## WORK TASK
Reproduce the lines of the listing from the one containing "在互联网行业，动态属性推送是开发人员最常用到的功能之" through the end of the listing, inclusive, switching "Opel" to "Peugeot" and leaving everything else unchanged.

## DATA TO USE
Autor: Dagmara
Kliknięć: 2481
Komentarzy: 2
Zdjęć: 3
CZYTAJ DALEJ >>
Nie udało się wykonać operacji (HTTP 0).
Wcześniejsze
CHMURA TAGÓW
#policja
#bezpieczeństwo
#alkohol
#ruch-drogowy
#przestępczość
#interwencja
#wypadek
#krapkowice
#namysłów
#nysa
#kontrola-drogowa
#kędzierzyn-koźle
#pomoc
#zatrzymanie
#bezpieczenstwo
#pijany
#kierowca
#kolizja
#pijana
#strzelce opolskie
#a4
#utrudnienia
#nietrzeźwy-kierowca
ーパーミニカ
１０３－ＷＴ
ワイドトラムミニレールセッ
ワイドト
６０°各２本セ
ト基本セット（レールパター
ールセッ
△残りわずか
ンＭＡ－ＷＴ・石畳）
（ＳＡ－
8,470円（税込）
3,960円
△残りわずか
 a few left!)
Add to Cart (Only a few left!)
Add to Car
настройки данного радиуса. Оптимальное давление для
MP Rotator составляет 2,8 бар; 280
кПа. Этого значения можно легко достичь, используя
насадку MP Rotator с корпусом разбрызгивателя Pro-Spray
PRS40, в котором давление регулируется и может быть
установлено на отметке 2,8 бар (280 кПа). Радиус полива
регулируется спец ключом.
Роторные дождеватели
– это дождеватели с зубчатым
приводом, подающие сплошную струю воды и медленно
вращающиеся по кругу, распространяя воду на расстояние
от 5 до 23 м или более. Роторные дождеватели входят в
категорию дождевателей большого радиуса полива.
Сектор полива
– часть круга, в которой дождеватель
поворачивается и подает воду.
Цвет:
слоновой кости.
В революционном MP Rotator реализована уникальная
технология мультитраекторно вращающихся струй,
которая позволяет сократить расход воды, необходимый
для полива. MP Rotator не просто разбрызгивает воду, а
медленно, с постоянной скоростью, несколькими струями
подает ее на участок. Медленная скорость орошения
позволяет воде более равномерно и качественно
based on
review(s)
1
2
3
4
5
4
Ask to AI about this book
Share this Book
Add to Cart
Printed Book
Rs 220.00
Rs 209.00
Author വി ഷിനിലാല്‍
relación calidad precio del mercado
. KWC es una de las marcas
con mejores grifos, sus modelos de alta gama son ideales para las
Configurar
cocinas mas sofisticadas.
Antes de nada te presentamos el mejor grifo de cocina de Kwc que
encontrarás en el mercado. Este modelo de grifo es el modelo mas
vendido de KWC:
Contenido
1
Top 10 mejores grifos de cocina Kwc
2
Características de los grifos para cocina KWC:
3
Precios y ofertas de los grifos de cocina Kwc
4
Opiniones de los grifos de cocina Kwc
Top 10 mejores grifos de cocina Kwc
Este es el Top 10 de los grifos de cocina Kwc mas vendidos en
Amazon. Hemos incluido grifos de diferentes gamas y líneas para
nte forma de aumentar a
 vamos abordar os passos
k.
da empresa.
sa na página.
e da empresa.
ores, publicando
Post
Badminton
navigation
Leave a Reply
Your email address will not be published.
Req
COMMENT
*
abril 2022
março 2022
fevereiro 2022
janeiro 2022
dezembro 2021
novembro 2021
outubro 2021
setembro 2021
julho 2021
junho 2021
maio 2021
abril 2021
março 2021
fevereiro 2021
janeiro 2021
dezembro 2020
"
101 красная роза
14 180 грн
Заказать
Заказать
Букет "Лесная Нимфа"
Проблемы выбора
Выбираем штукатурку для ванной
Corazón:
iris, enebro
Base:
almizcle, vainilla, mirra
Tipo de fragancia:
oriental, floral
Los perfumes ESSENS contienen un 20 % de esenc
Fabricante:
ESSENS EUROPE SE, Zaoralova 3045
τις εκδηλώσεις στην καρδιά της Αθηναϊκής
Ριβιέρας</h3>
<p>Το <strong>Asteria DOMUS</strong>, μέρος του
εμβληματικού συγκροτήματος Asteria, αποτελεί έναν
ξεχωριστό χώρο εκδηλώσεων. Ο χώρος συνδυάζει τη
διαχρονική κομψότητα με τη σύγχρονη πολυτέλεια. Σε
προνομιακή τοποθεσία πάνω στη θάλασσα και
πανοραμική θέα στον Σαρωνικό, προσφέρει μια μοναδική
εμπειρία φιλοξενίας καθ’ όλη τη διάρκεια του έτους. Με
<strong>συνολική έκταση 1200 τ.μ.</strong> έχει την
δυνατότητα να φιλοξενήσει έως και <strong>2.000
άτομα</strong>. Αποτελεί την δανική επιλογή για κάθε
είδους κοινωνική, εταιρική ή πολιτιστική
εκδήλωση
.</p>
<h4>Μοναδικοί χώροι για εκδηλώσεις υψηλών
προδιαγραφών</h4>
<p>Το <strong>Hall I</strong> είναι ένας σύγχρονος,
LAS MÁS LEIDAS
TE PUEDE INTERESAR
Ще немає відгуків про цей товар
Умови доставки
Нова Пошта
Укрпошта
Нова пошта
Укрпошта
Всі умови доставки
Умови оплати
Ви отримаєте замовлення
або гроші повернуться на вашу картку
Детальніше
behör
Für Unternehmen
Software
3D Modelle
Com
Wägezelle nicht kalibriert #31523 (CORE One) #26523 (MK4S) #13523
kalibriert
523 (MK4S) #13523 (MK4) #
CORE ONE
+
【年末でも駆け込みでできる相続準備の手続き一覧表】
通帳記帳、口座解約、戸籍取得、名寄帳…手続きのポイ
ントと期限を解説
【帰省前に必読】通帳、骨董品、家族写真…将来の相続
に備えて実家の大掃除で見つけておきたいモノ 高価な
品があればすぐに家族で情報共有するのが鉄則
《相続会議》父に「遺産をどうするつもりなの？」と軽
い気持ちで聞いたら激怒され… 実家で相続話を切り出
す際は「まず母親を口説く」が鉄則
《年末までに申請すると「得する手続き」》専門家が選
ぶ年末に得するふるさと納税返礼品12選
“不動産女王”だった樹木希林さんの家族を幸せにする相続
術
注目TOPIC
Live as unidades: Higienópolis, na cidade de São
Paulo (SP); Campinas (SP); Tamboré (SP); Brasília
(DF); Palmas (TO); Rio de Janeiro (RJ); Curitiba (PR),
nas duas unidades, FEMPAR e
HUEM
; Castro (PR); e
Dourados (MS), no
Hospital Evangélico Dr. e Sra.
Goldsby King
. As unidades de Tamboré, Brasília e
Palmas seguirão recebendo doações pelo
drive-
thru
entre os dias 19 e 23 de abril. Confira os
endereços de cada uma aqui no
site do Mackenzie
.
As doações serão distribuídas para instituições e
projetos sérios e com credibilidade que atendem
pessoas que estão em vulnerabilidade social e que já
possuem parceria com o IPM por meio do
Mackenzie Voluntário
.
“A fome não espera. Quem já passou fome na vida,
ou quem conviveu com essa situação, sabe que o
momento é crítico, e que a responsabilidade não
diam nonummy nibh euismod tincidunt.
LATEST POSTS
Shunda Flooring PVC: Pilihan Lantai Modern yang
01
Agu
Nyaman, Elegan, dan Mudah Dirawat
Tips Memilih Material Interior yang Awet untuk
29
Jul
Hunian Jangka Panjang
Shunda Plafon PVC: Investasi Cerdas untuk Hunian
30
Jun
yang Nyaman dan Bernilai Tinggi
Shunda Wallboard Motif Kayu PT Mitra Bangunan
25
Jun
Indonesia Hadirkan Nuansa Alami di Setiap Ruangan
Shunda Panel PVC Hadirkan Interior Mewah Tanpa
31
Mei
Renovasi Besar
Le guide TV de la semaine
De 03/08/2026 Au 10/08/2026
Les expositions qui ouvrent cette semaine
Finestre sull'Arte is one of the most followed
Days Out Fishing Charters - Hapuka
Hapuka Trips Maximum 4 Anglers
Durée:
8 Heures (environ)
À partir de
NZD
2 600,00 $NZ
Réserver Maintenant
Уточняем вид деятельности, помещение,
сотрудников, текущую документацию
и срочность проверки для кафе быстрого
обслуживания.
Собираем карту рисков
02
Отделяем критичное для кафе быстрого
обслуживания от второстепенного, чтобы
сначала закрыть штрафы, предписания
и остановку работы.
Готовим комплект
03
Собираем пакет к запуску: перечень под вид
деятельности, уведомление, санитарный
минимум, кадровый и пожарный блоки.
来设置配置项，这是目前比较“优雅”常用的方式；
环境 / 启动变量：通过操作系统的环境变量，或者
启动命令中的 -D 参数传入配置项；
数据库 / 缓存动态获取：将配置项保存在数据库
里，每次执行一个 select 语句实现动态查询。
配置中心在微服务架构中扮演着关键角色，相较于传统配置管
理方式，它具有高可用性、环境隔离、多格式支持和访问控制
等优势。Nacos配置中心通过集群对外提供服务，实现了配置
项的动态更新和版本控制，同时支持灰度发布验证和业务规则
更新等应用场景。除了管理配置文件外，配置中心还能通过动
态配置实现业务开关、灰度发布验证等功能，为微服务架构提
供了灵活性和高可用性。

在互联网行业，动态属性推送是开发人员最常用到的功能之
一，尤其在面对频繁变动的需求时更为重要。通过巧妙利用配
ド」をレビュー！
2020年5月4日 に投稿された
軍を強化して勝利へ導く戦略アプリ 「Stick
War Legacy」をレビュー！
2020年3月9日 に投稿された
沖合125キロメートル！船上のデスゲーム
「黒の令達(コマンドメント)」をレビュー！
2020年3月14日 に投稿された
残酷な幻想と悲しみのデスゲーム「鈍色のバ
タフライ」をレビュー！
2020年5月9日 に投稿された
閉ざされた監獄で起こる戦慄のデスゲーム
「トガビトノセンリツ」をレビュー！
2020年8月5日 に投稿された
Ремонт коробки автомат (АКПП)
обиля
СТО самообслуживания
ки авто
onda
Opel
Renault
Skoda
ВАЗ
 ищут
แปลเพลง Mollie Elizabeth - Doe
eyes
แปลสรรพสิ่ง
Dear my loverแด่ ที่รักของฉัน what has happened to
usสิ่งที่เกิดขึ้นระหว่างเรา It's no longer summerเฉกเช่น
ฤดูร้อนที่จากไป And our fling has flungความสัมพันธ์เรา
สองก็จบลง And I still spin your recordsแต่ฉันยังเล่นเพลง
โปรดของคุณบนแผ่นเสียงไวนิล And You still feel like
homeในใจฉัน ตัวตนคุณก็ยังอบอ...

## OUTPUT BELOW
在互联网行业，动态属性推送是开发人员最常用到的功能之
一，尤其在面对频繁变动的需求时更为重要。通过巧妙利用配
ド」をレビュー！
2020年5月4日 に投稿された
軍を強化して勝利へ導く戦略アプリ 「Stick
War Legacy」をレビュー！
2020年3月9日 に投稿された
沖合125キロメートル！船上のデスゲーム
「黒の令達(コマンドメント)」をレビュー！
2020年3月14日 に投稿された
残酷な幻想と悲しみのデスゲーム「鈍色のバ
タフライ」をレビュー！
2020年5月9日 に投稿された
閉ざされた監獄で起こる戦慄のデスゲーム
「トガビトノセンリツ」をレビュー！
2020年8月5日 に投稿された
Ремонт коробки автомат (АКПП)
обиля
СТО самообслуживания
ки авто
onda
Peugeot
Renault
Skoda
ВАЗ
 ищут
แปลเพลง Mollie Elizabeth - Doe
eyes
แปลสรรพสิ่ง
Dear my loverแด่ ที่รักของฉัน what has happened to
usสิ่งที่เกิดขึ้นระหว่างเรา It's no longer summerเฉกเช่น
ฤดูร้อนที่จากไป And our fling has flungความสัมพันธ์เรา
สองก็จบลง And I still spin your recordsแต่ฉันยังเล่นเพลง
โปรดของคุณบนแผ่นเสียงไวนิล And You still feel like
homeในใจฉัน ตัวตนคุณก็ยังอบอ...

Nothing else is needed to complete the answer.